Test 2 Questions Flashcards
Let A be a nonempty set, and let f : A -> {0, 1} be a continuous, surjective function. (That is, there are points a ∈ A with f(a) = 0 and there are points b ∈ A
with f(b) = 1) Show that A is a disconnected set.
Define F as elements of A where f(x) = 0
The same for G where f(x) = 1
Clearly F∩G is empty and FUG = A
Let y be a limit point of F, then there is a sequence with (yn) -> y
Since f is continuous, f(yn) -> f(y), but since f(yn) = 0, f(y) = 0, and y ∈ F, f MUST be closed. Similarly G is closed
Thus F closure = F and the same for G, thus if F∩G is empty then they are separated, thus FUG represents a disconnected set, which is A.
Let f : R -> R be continuous and let A = {x ∈ R : f(x)=0} Show that A is a closed
set.

····················

#### What is required
Copy the flashcard text above word for word, starting at the words "Test 2 Questions" and stopping after "a disconnected set.".

#### Dataset excerpt
····················

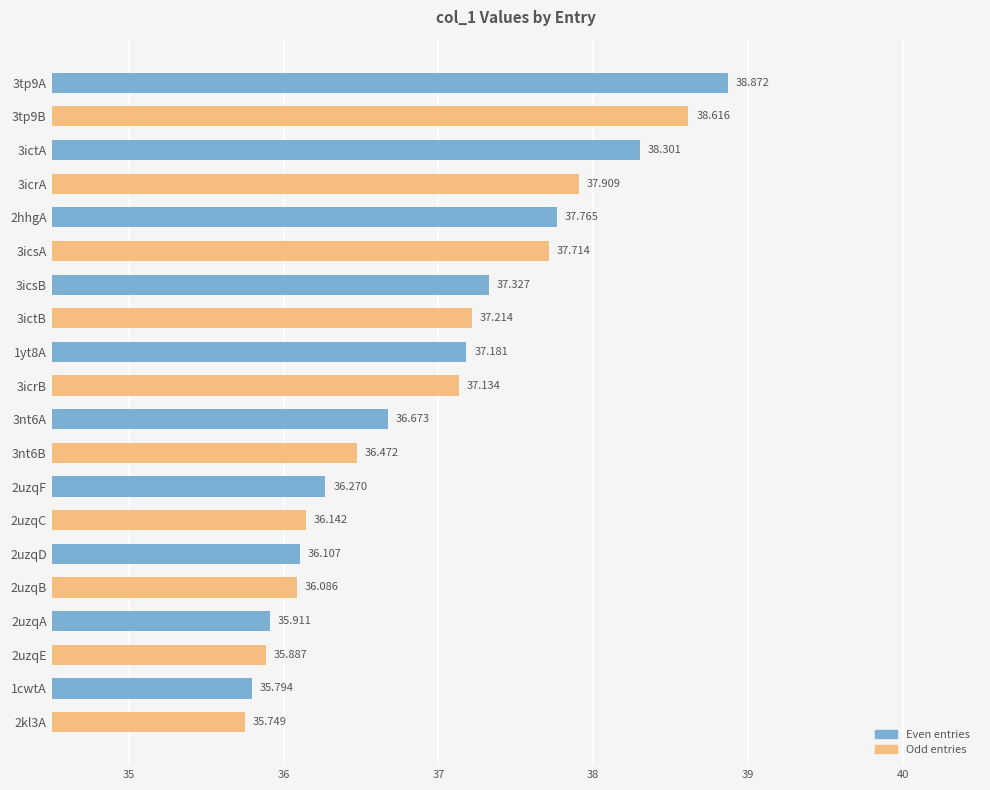

How many data points does each series have?

20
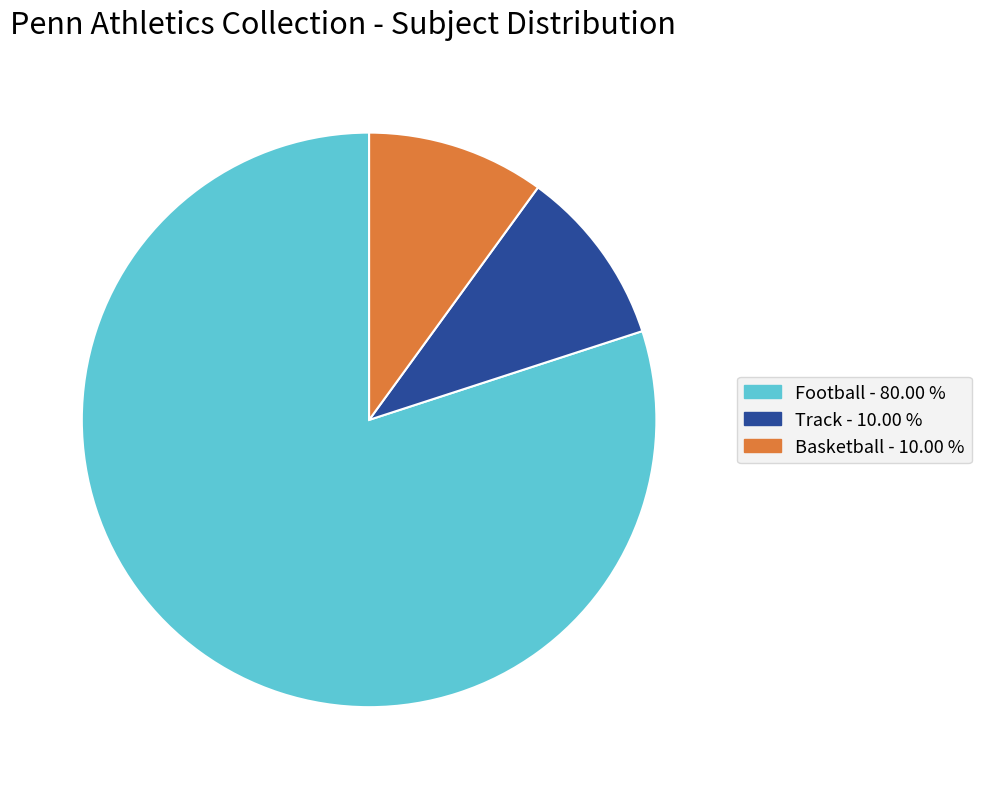

Does any single category account for the majority?

Yes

····················

#### Finished exercise
Test 2 Questions Flashcards
Let A be a nonempty set, and let f : A -> {0, 1} be a continuous, surjective function. (That is, there are points a ∈ A with f(a) = 0 and there are points b ∈ A
with f(b) = 1) Show that A is a disconnected set.